Kilka słów na bieżące tematy z PLK. Dzisiaj Krzysztof Szubarga i jego Asseco Gdynia, Robert Skibniewski i przebiegły Polski Cukier Toruń.
Krzysztof Szubarga jak feniks z popiołów, powstał, powrócił i uczy gry. Apeluję! Szubarga do kadry! Całkiem serio. Koszarek – wiadomo, pewniak; Slaughter – lubi grać obok Koszara; Skibniewski – bardzo przeciętny sezon, teraz będzie zmieniał klub; Szymkiewicz – kontuzjowany, nie wiadomo jak długo będzie wracał do formy. Jako, że na nadmiar dobrych „jedynek” nie narzekamy jeszcze raz zaapeluję – Szubarga do kadry! Asseco Gdynia za jego sprawą nie jest pewniakiem do spadku jak niektórzy sobie wyobrażali przed sezonem. Z taką grą i wynikami jak ostatnio, niedawny „najsłabszy zespół w lidze” (bo sami Polacy, bo młodzi, bo to, bo tamto) może zaatakować play-off.

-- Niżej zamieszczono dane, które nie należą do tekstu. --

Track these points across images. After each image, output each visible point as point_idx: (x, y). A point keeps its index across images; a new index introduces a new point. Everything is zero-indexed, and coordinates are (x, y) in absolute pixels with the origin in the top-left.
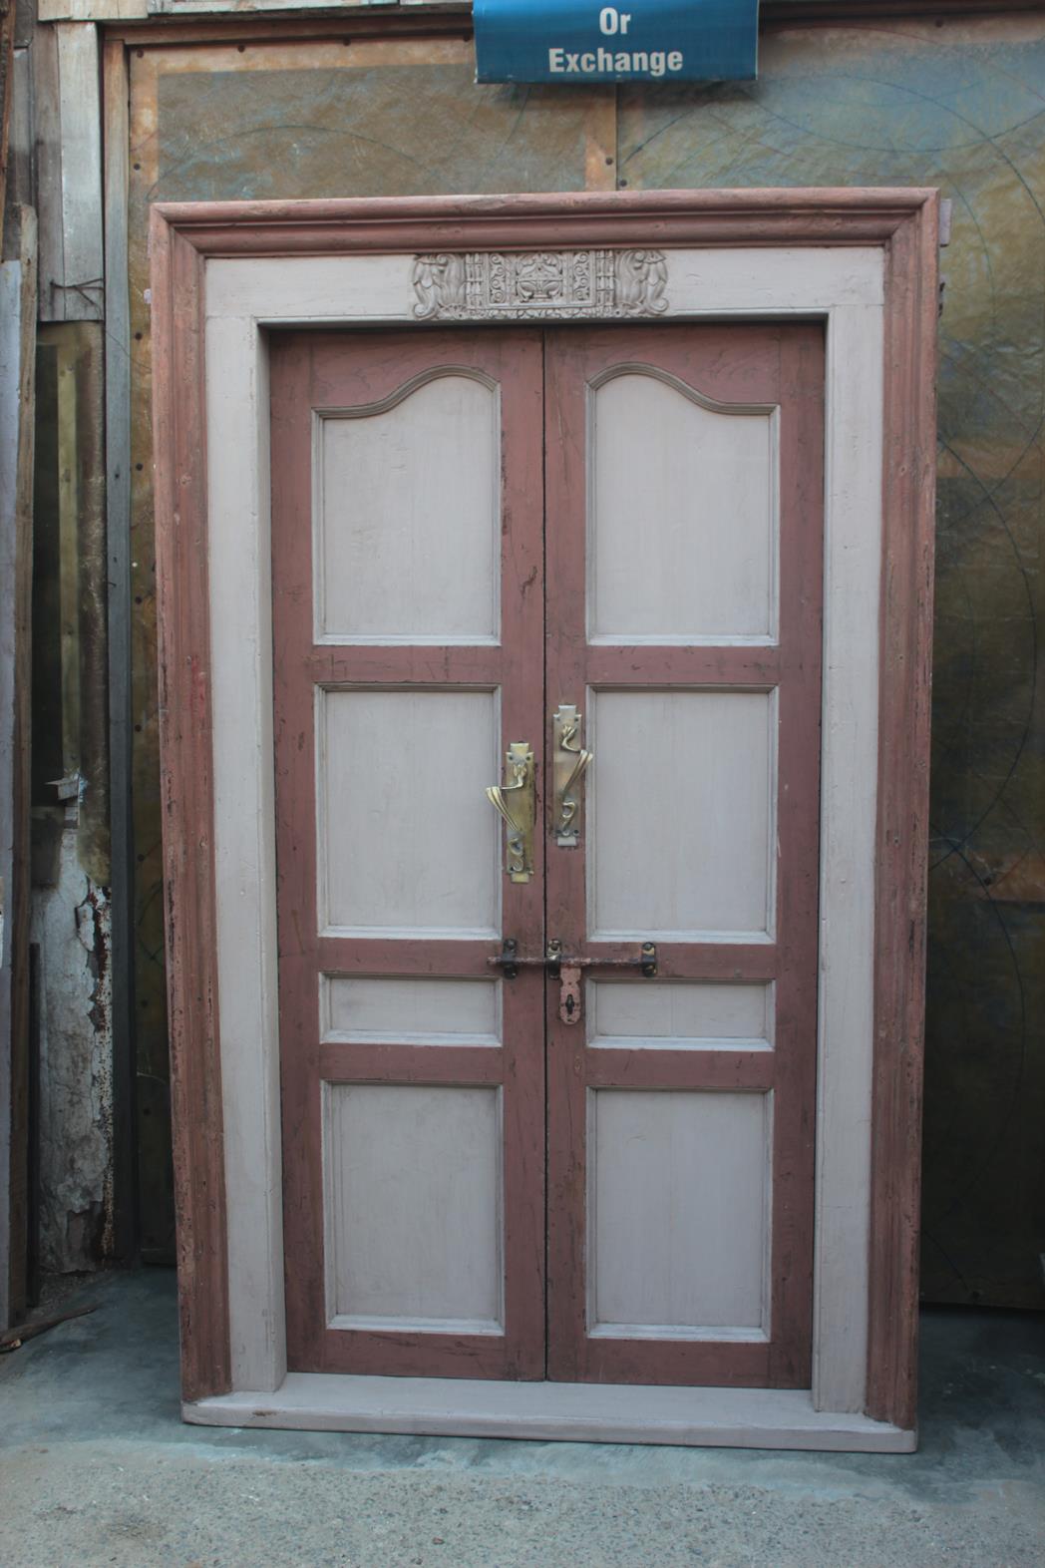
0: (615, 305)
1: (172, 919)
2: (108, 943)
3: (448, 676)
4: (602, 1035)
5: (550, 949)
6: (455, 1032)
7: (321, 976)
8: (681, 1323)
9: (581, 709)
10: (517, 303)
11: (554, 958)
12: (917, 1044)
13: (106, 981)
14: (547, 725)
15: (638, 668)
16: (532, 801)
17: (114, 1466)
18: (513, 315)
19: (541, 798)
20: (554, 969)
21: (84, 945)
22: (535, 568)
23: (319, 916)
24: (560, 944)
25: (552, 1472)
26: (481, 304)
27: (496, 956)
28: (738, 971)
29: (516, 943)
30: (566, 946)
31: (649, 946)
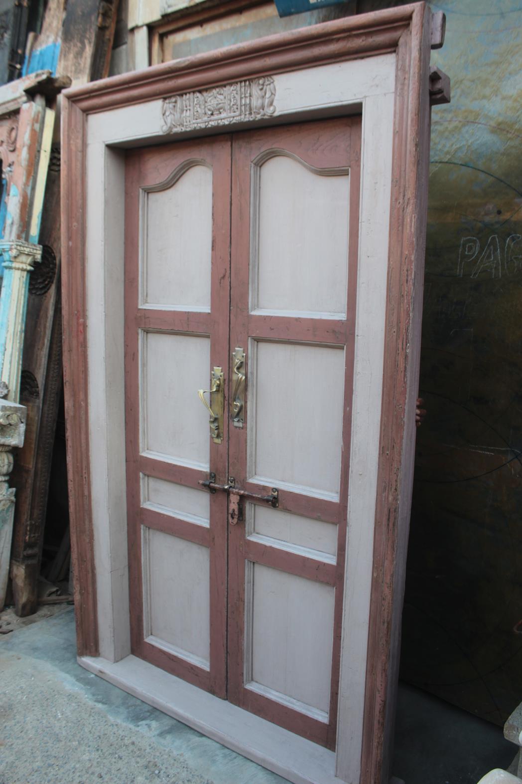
0: (250, 114)
3: (188, 328)
4: (257, 533)
5: (230, 482)
7: (141, 475)
9: (246, 351)
10: (206, 118)
14: (230, 358)
15: (273, 329)
16: (222, 401)
17: (32, 676)
18: (203, 126)
19: (227, 398)
22: (226, 269)
23: (141, 445)
24: (234, 480)
25: (188, 755)
26: (190, 122)
28: (319, 514)
29: (216, 475)
30: (237, 482)
31: (275, 490)
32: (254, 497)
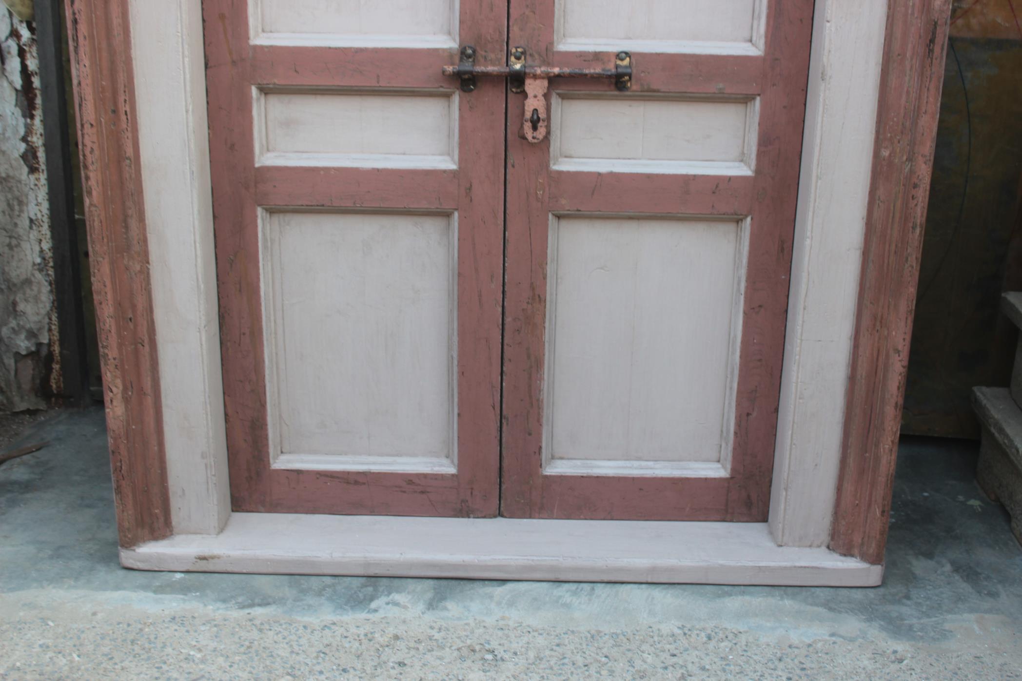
1: (74, 14)
2: (36, 82)
4: (566, 157)
5: (513, 59)
6: (404, 154)
7: (254, 90)
8: (639, 459)
11: (518, 67)
12: (925, 163)
13: (37, 121)
17: (44, 620)
20: (517, 80)
21: (11, 83)
23: (251, 21)
24: (524, 53)
25: (514, 615)
27: (452, 64)
28: (721, 85)
29: (474, 51)
30: (531, 55)
31: (624, 55)
32: (586, 75)
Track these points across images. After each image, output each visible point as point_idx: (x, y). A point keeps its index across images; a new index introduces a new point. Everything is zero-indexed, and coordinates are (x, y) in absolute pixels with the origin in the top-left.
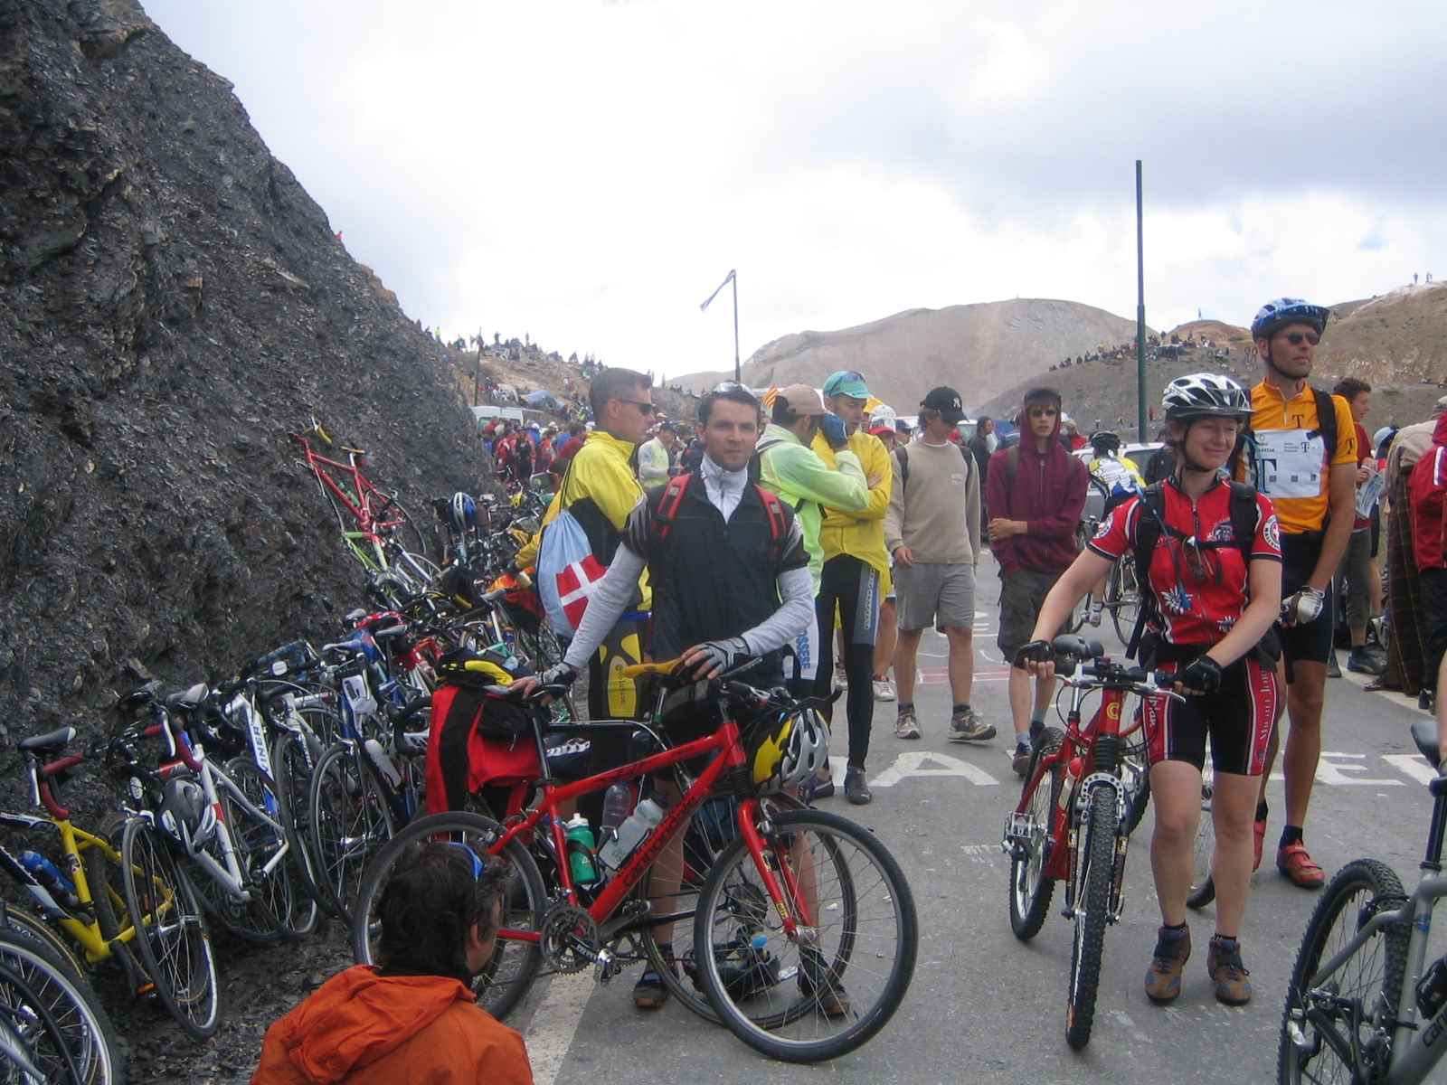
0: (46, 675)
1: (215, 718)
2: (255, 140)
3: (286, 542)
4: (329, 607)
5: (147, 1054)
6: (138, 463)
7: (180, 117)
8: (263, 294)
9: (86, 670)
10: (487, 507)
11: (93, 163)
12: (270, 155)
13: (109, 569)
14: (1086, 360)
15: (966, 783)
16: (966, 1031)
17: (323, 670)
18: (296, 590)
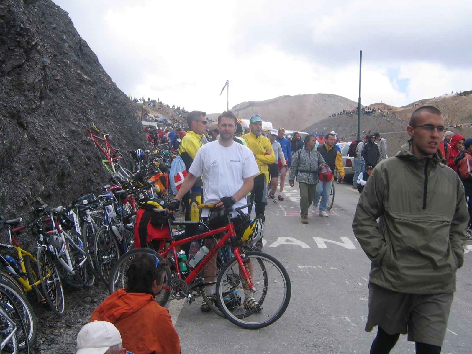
0: (12, 201)
1: (65, 217)
2: (75, 32)
3: (86, 162)
4: (98, 184)
5: (42, 321)
6: (41, 135)
7: (51, 23)
8: (77, 82)
9: (24, 200)
10: (148, 154)
11: (28, 39)
12: (80, 37)
13: (32, 169)
14: (341, 114)
15: (300, 247)
16: (299, 321)
17: (99, 203)
18: (89, 178)
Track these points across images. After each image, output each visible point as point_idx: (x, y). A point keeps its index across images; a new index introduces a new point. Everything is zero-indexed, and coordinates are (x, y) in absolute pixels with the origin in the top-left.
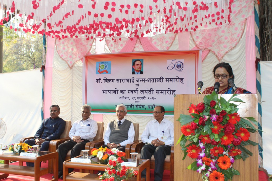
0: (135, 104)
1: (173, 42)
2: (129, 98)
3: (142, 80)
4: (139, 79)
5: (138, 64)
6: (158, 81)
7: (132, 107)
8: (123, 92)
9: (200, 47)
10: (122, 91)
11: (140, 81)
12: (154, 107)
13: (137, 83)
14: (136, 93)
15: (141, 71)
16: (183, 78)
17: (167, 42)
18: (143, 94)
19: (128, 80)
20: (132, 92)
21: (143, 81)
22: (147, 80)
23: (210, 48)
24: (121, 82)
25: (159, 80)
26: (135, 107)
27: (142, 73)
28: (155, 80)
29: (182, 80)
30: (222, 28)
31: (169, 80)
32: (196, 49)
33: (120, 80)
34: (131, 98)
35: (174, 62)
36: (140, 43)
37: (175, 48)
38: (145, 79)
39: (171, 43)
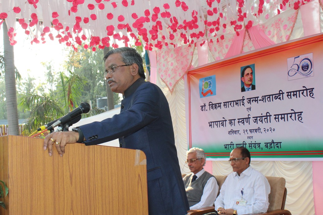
0: (248, 141)
1: (294, 26)
2: (239, 132)
3: (254, 99)
4: (250, 99)
5: (248, 74)
6: (276, 99)
8: (232, 123)
10: (230, 122)
11: (253, 101)
12: (273, 144)
13: (249, 106)
14: (247, 122)
15: (253, 84)
17: (285, 27)
18: (257, 123)
19: (237, 102)
20: (242, 121)
21: (255, 101)
22: (262, 99)
24: (228, 107)
25: (277, 97)
26: (247, 146)
27: (254, 88)
28: (271, 97)
29: (312, 91)
31: (292, 94)
33: (227, 104)
34: (241, 131)
35: (298, 61)
36: (250, 38)
38: (258, 97)
39: (291, 28)
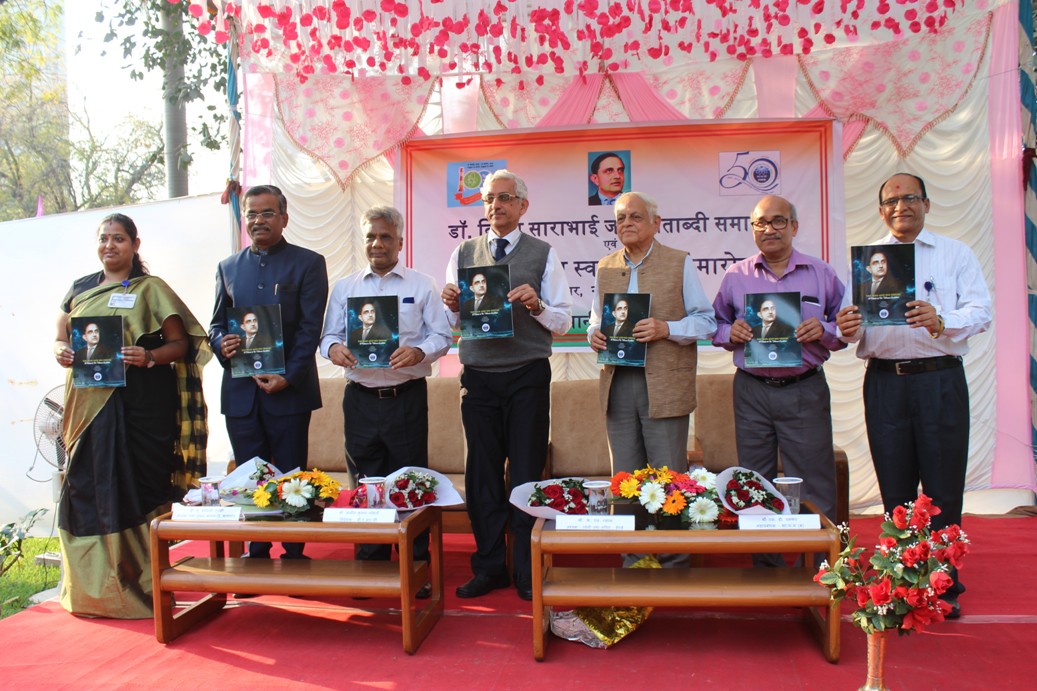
1: (736, 92)
2: (579, 291)
5: (611, 170)
6: (688, 228)
9: (835, 111)
17: (714, 90)
19: (574, 226)
20: (591, 267)
23: (868, 113)
24: (546, 234)
25: (691, 225)
28: (674, 223)
30: (910, 43)
31: (729, 222)
32: (821, 115)
33: (542, 227)
34: (585, 290)
35: (745, 161)
36: (616, 92)
37: (746, 111)
39: (728, 94)
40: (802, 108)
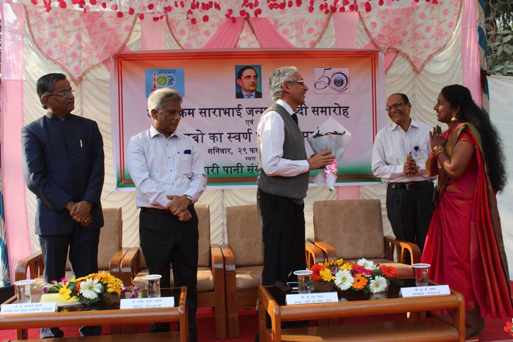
0: (246, 163)
1: (323, 32)
2: (231, 151)
3: (260, 110)
4: (253, 109)
5: (249, 77)
7: (238, 169)
8: (216, 138)
9: (380, 45)
10: (213, 136)
11: (256, 112)
13: (250, 117)
14: (246, 139)
15: (258, 90)
16: (349, 107)
17: (310, 31)
19: (227, 111)
20: (238, 136)
23: (398, 47)
24: (209, 116)
26: (245, 169)
27: (259, 95)
29: (347, 110)
30: (420, 8)
31: (320, 110)
32: (372, 48)
33: (207, 111)
34: (234, 150)
36: (252, 29)
37: (329, 43)
39: (318, 33)
40: (361, 43)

Jeszcze kilka słów o samym Asseco. To są prawdziwi złośliwcy. Gdy już wydaje się, że „teraz to już na pewno będą jedna z najsłabszych drużyn w lidze” oni zaskakują i raz po raz wchodzą do play-off. W tym sezonie postawili na skład całkowicie polski, co miało ich pogrzebać. Obecnie z bilansem 5-4 zajmują siódmą lokatę i łatwo jej nikomu nie oddadzą.
Robert Skibniewski jako weteran rozgrywania w PLK i co najważniejsze – Polak, nie może się opędzić od ofert. Wiadomo, że odejdzie z Anwilu Włocławek, ale jeszcze sam zawodnik nie wie gdzie. Na stole leżą oferty od Startu Lublin, Wilków Morskich Szczecin i Trefla Sopot. Najbardziej prawdopodobna wydaje się opcja szczecińska. W tej drużynie pierwsze skrzypce gra Rusell Robinson, któremu brakuje wartościowego zmiennika, bo takim nie okazał się Norbert Kulon – zresztą zgodnie z oczekiwaniami. Sam Kulon pewnie będzie szukał gry w I lidze zaś Skibniewski będzie miał szansę nie na zesłanie na koniec tabeli (Start Lublin) tylko realne szanse na walkę o play-off.
Zawodnicy zmieniają kluby, kluby szukają nowych zawodników, trenerzy przychodzą i odchodzą, wszyscy patrzą na Stelmet, który zanotował już trzy porażki, co do niedawna było nie do pomyślenia. Tymczasem w Toruniu wprowadzają krok po kroku swój niecny plan. Sezon niby niedawno się rozpoczął a tu cichaczem Polski Cukier Toruń ma już bilans 9-0 i trzy zwycięstwa przewagi nad peletonem. Nikt nic o nich specjalnie nie mówił, każdy patrzył na innych rywali a tu niespodzianka. Zespół, który miał być słabszy niż rok temu i mieć problemy z większością rywali wygodnie rozsiadł się na fotelu lidera i przez najbliższych kilka kolejek będzie na nim siedział.